* [TASK REQUIREMENTS]:
Transcribe every record as it stands and set the images aside.

━━━━━━

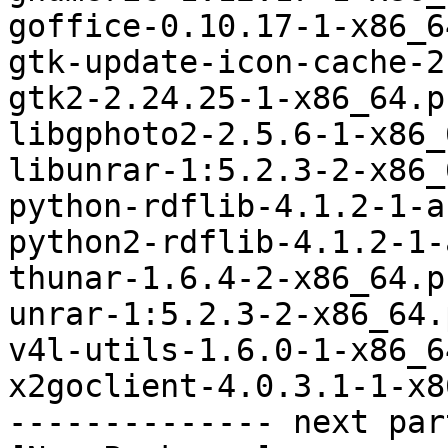
goffice-0.10.17-1-x86_6
gtk-update-icon-cache-2
gtk2-2.24.25-1-x86_64.p
libgphoto2-2.5.6-1-x86_
libunrar-1:5.2.3-2-x86_
python-rdflib-4.1.2-1-a
python2-rdflib-4.1.2-1-
thunar-1.6.4-2-x86_64.p
unrar-1:5.2.3-2-x86_64.
v4l-utils-1.6.0-1-x86_6
x2goclient-4.0.3.1-1-x8
-------------- next par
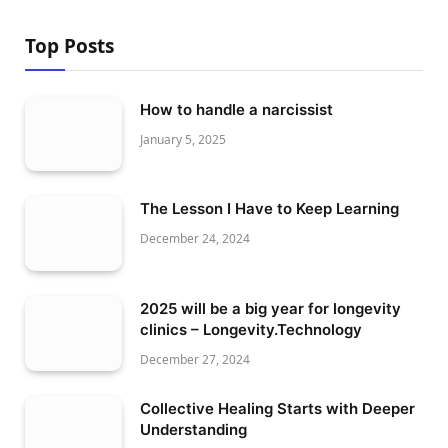
Top Posts
How to handle a narcissist
January 5, 2025
The Lesson I Have to Keep Learning
December 24, 2024
2025 will be a big year for longevity
clinics – Longevity.Technology
December 27, 2024
Collective Healing Starts with Deeper
Understanding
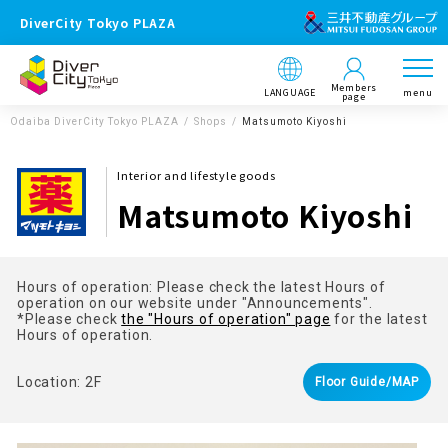
DiverCity Tokyo PLAZA
Members
LANGUAGE
menu
page
Odaiba DiverCity Tokyo PLAZA
Shops
Matsumoto Kiyoshi
Interior and lifestyle goods
Matsumoto Kiyoshi
Hours of operation: Please check the latest Hours of
operation on our website under "Announcements".
*Please check
the "Hours of operation" page
for the latest
Hours of operation.
Location: 2F
Floor Guide/MAP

━━━━━━

* [ANSWER FOR THE TASK]:
goffice-0.10.17-1-x86_6
gtk-update-icon-cache-2
gtk2-2.24.25-1-x86_64.p
libgphoto2-2.5.6-1-x86_
libunrar-1:5.2.3-2-x86_
python-rdflib-4.1.2-1-a
python2-rdflib-4.1.2-1-
thunar-1.6.4-2-x86_64.p
unrar-1:5.2.3-2-x86_64.
v4l-utils-1.6.0-1-x86_6
x2goclient-4.0.3.1-1-x8
-------------- next par
Top Posts
How to handle a narcissist
January 5, 2025
The Lesson I Have to Keep Learning
December 24, 2024
2025 will be a big year for longevity
clinics – Longevity.Technology
December 27, 2024
Collective Healing Starts with Deeper
Understanding
DiverCity Tokyo PLAZA
Members
LANGUAGE
menu
page
Odaiba DiverCity Tokyo PLAZA
Shops
Matsumoto Kiyoshi
Interior and lifestyle goods
Matsumoto Kiyoshi
Hours of operation: Please check the latest Hours of
operation on our website under "Announcements".
*Please check
the "Hours of operation" page
for the latest
Hours of operation.
Location: 2F
Floor Guide/MAP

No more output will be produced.